* [Recorded data]:

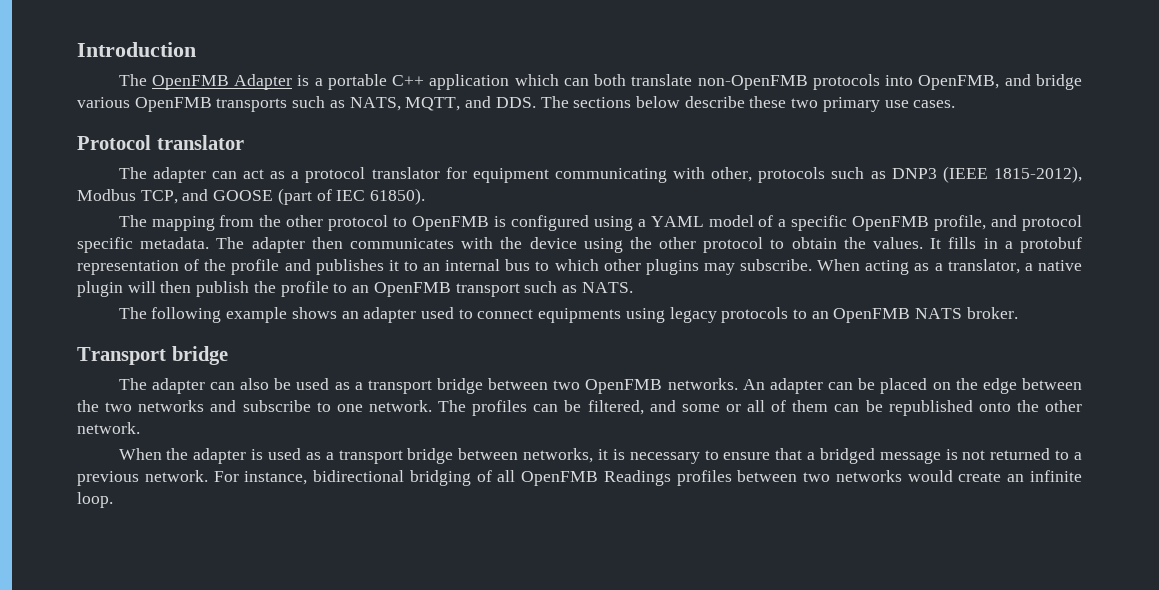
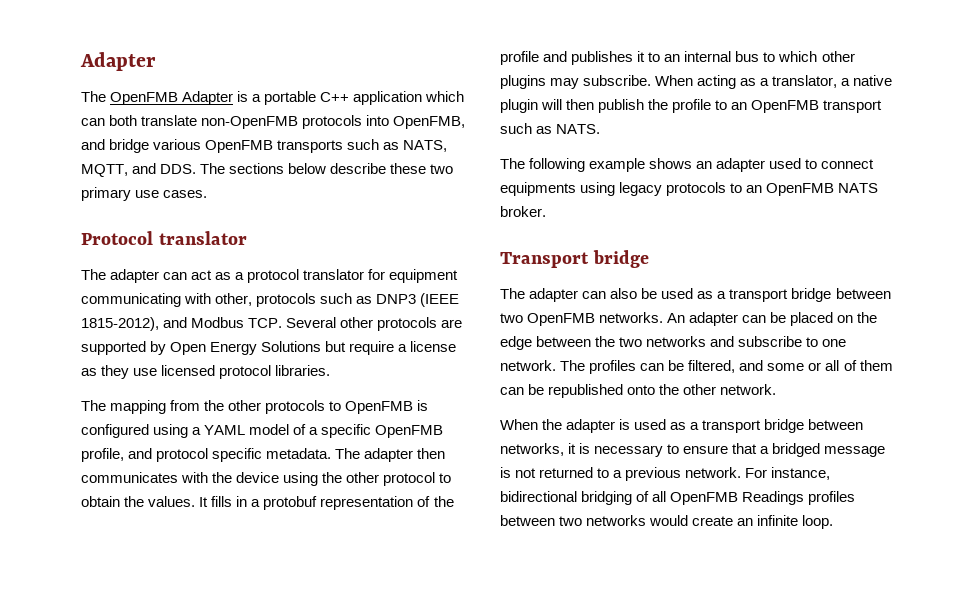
[77,42,196,57] Introduction -> [80,52,156,71] Adapter
[77,188,426,205] Modbus TCP, and GOOSE (part of IEC 61850). -> [163,317,463,331] [81,341,457,355] [81,365,331,379] and Modbus TCP. Several other protocols are supported by Open Energy Solutions but require a license as they use licensed protocol libraries.
[328,215,389,231] protocol -> [265,400,326,414] protocols

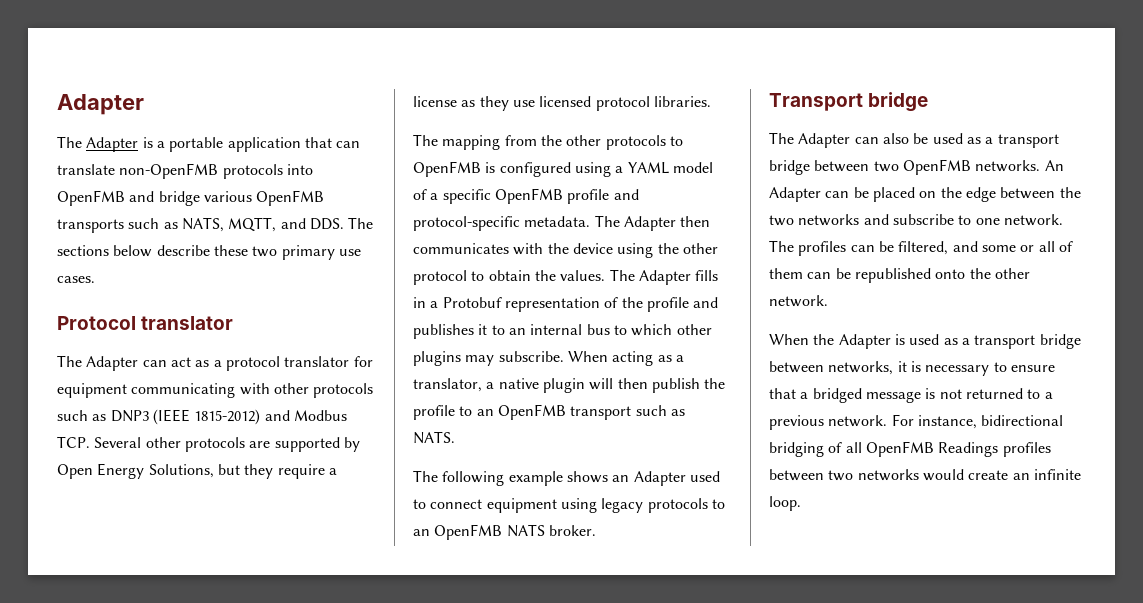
[110,92,179,105] OpenFMB -> (82, 142) none
[320,91,465,105] [81,115,138,126] C++ application which can both -> [227,137,361,152] application that can
[393,116,466,129] OpenFMB, -> [57,190,125,206] OpenFMB
[110,269,160,283] adapter -> [86,356,139,371] Adapter
[215,293,253,306] other, -> [273,383,309,394] other
[81,317,159,331] 1815-2012), -> [194,409,261,425] 1815-2012)
[261,341,347,352] Solutions but -> [148,464,274,479] Solutions, but they
[81,448,263,462] profile, and protocol specific -> [567,189,639,204] [413,216,520,231] profile and protocol-specific
[364,448,414,462] adapter -> [623,216,676,231] Adapter
[199,497,209,507] It -> [609,269,691,285] The Adapter
[263,496,318,510] protobuf -> [442,297,502,308] Protobuf
[716,158,766,172] adapter -> [633,471,686,486] Adapter
[500,182,576,196] equipments -> [486,498,557,513] equipment
[529,288,579,302] adapter -> [798,133,851,148] Adapter
[689,312,739,326] adapter -> [769,187,821,202] Adapter
[566,419,616,433] adapter -> [838,334,891,349] Adapter

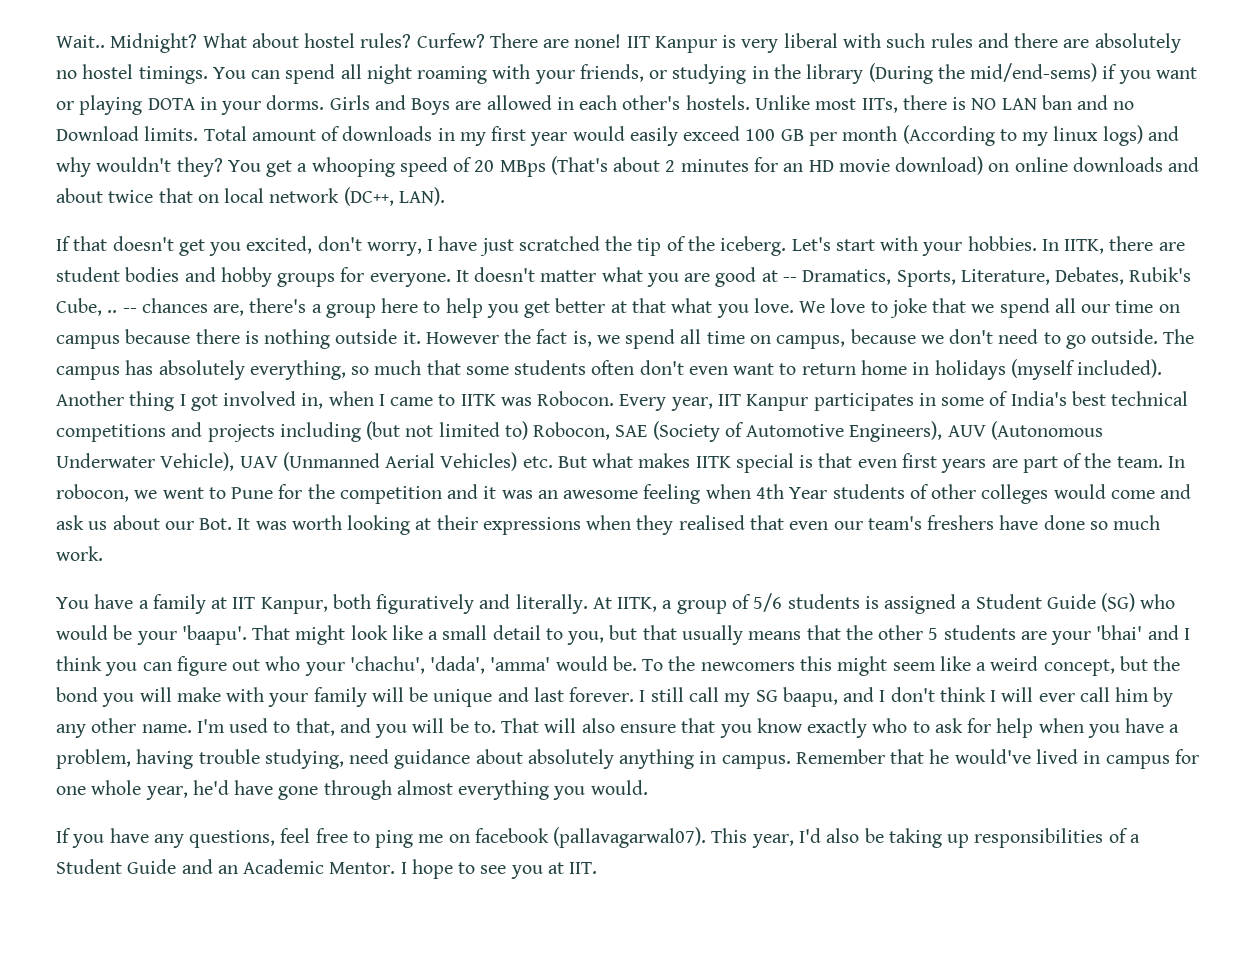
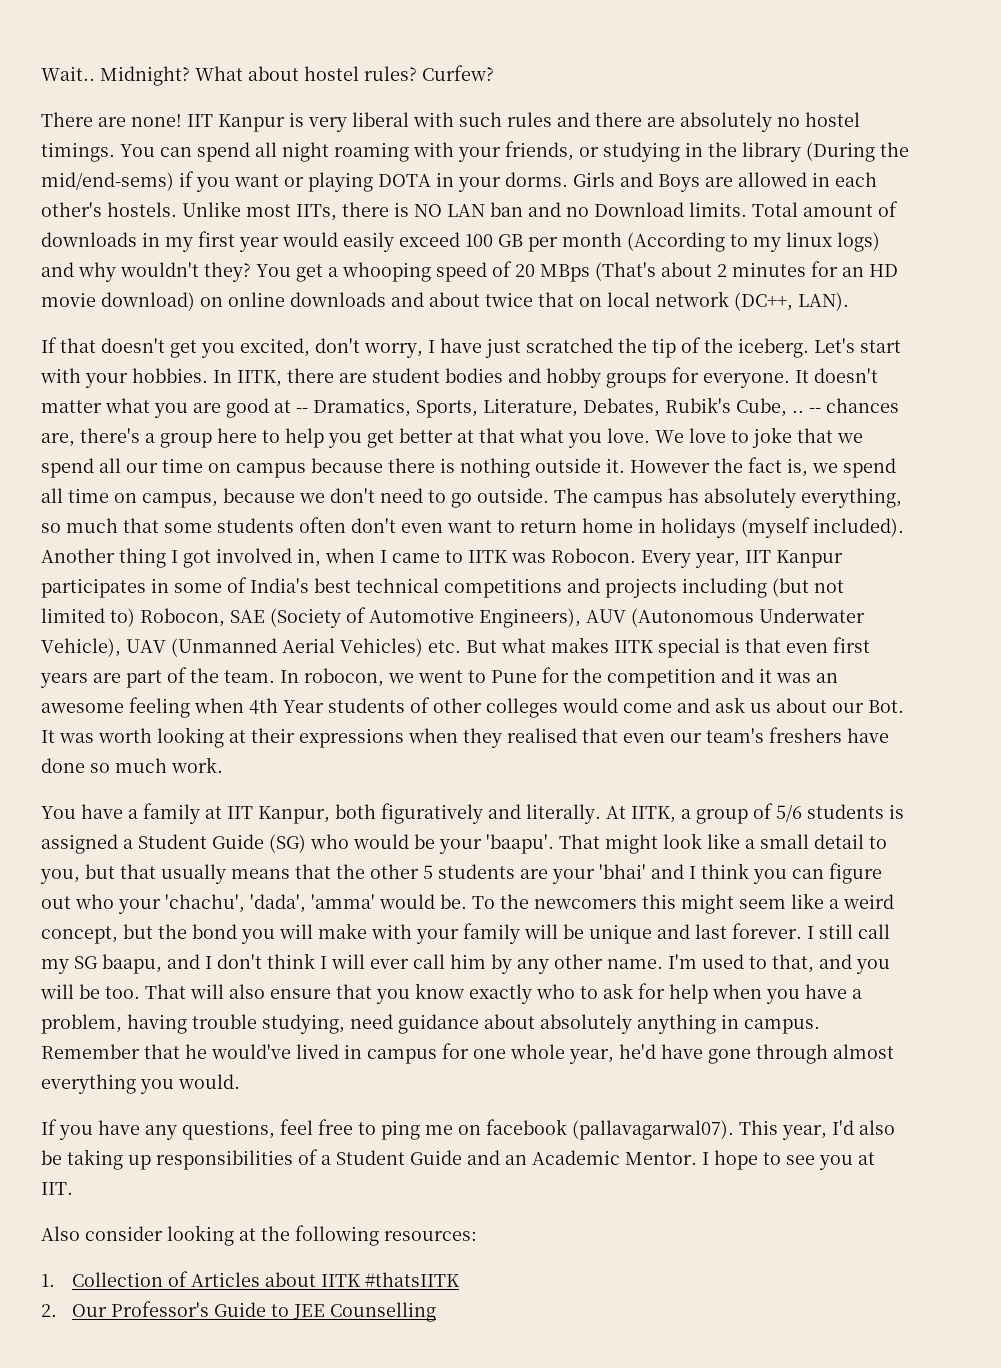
(485, 40) none -> (494, 73) //
[473,721,496,733] to. -> [105,986,140,999] too.
(598, 868) none -> [41,1225,477,1246] [41,1271,460,1287] [41,1301,436,1322] // Also consider looking at the following resources: // 1. Collection of Articles about IITK #thatsIITK // 2. Our Professor's Guide to JEE Counselling

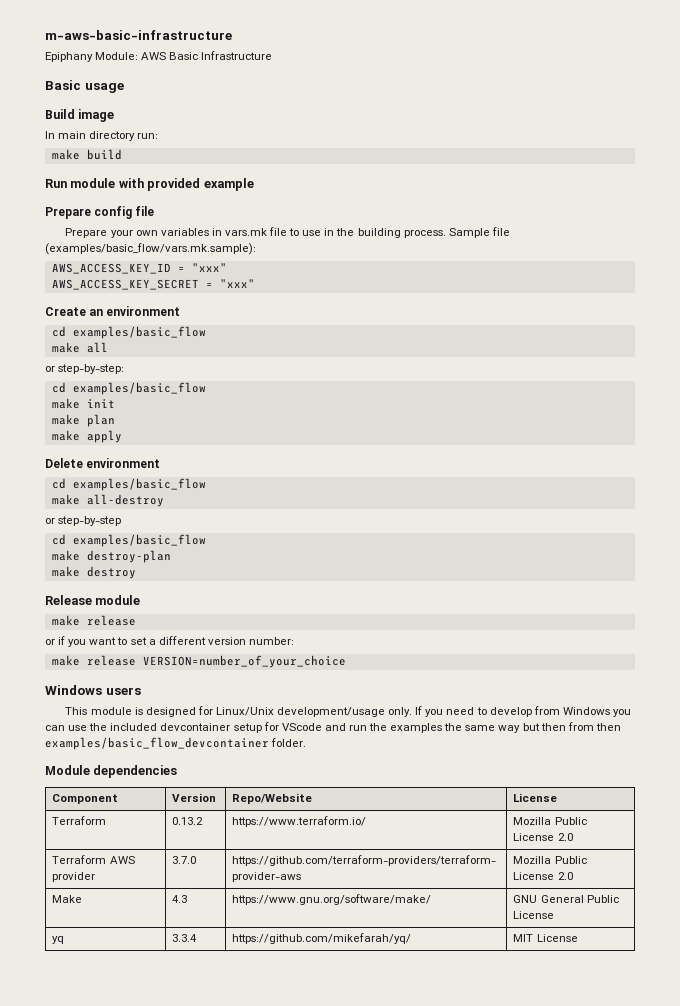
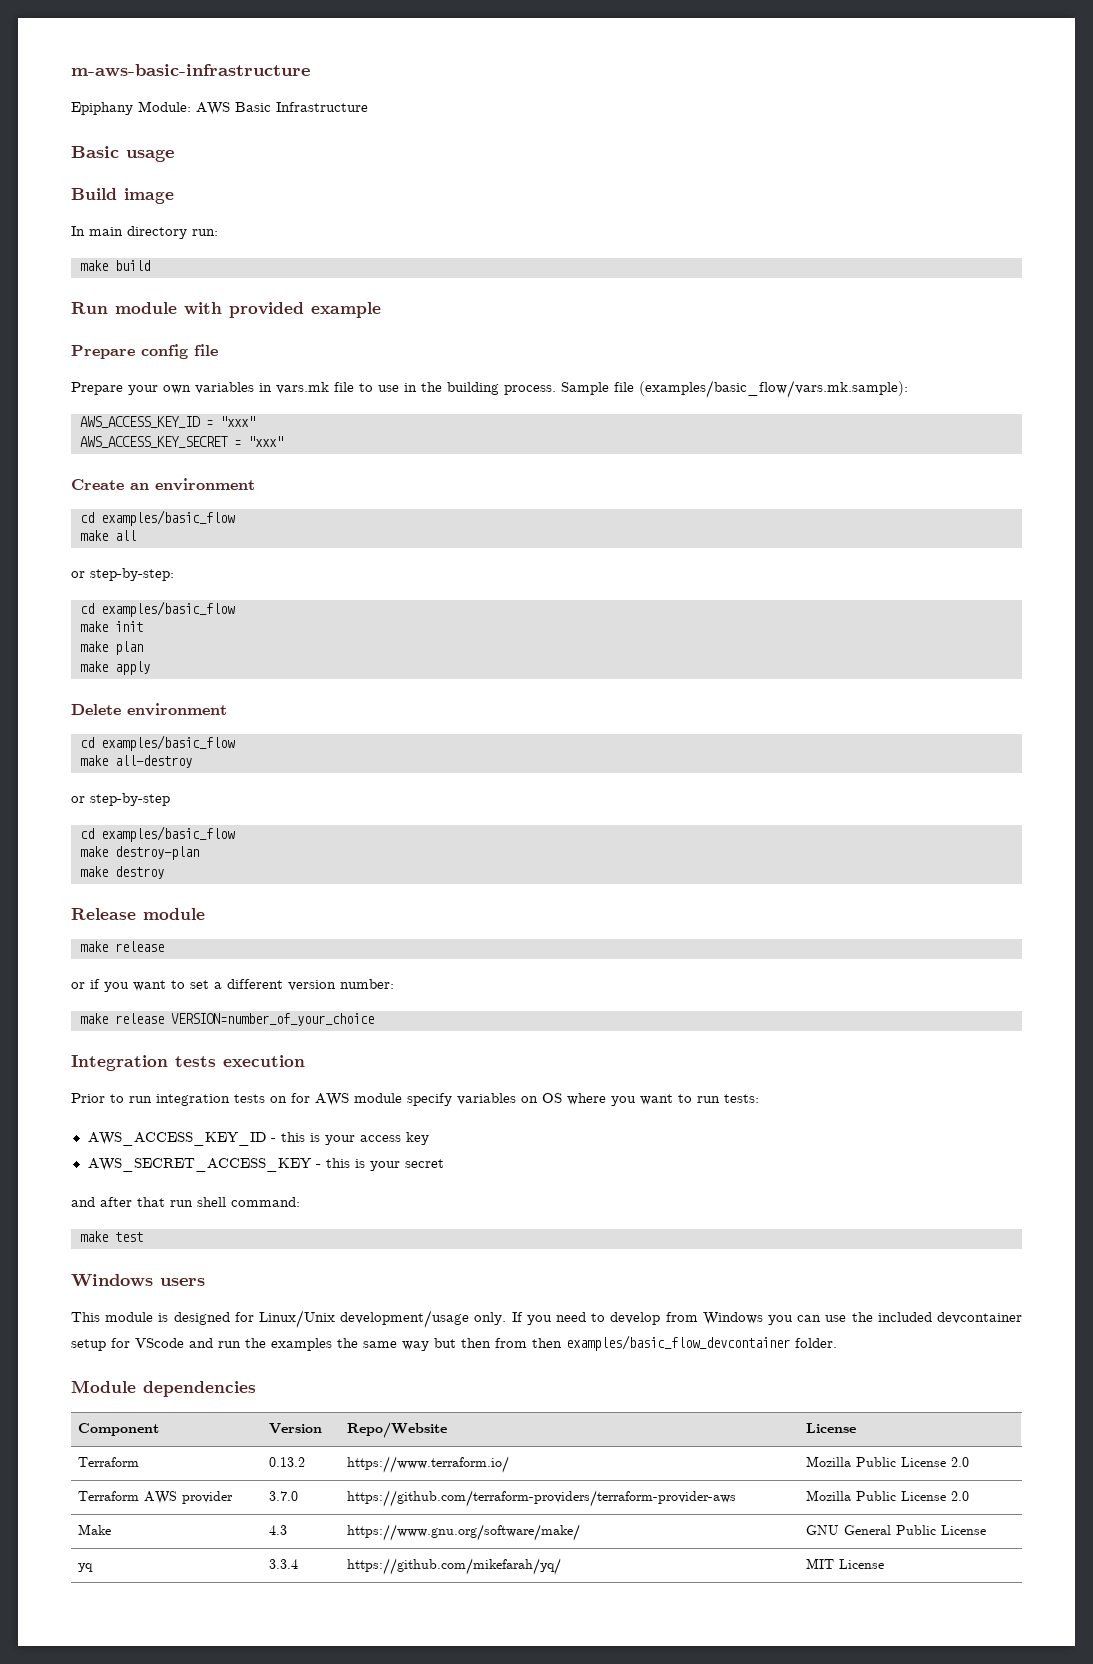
(346, 661) none -> [71,1055,305,1071] [71,1093,759,1106] [87,1132,429,1146] [87,1158,444,1172] [71,1197,300,1207] [80,1231,143,1242] // Integration tests execution // Prior to run integration tests on for AWS module specify variables on OS where you want to run tests: // AWS_ACCESS_KEY_ID - this is your access key // AWS_SECRET_ACCESS_KEY - this is your secret // and after that run shell command: // make test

* [The problem]:
Could you set down, word for word, only the lines above from the line with "[110,92,179,105] OpenFMB -> (82, 142) none" to the line with "[500,182,576,196] equipments ->", including both?

* [Problem solution]:
[110,92,179,105] OpenFMB -> (82, 142) none
[320,91,465,105] [81,115,138,126] C++ application which can both -> [227,137,361,152] application that can
[393,116,466,129] OpenFMB, -> [57,190,125,206] OpenFMB
[110,269,160,283] adapter -> [86,356,139,371] Adapter
[215,293,253,306] other, -> [273,383,309,394] other
[81,317,159,331] 1815-2012), -> [194,409,261,425] 1815-2012)
[261,341,347,352] Solutions but -> [148,464,274,479] Solutions, but they
[81,448,263,462] profile, and protocol specific -> [567,189,639,204] [413,216,520,231] profile and protocol-specific
[364,448,414,462] adapter -> [623,216,676,231] Adapter
[199,497,209,507] It -> [609,269,691,285] The Adapter
[263,496,318,510] protobuf -> [442,297,502,308] Protobuf
[716,158,766,172] adapter -> [633,471,686,486] Adapter
[500,182,576,196] equipments -> [486,498,557,513] equipment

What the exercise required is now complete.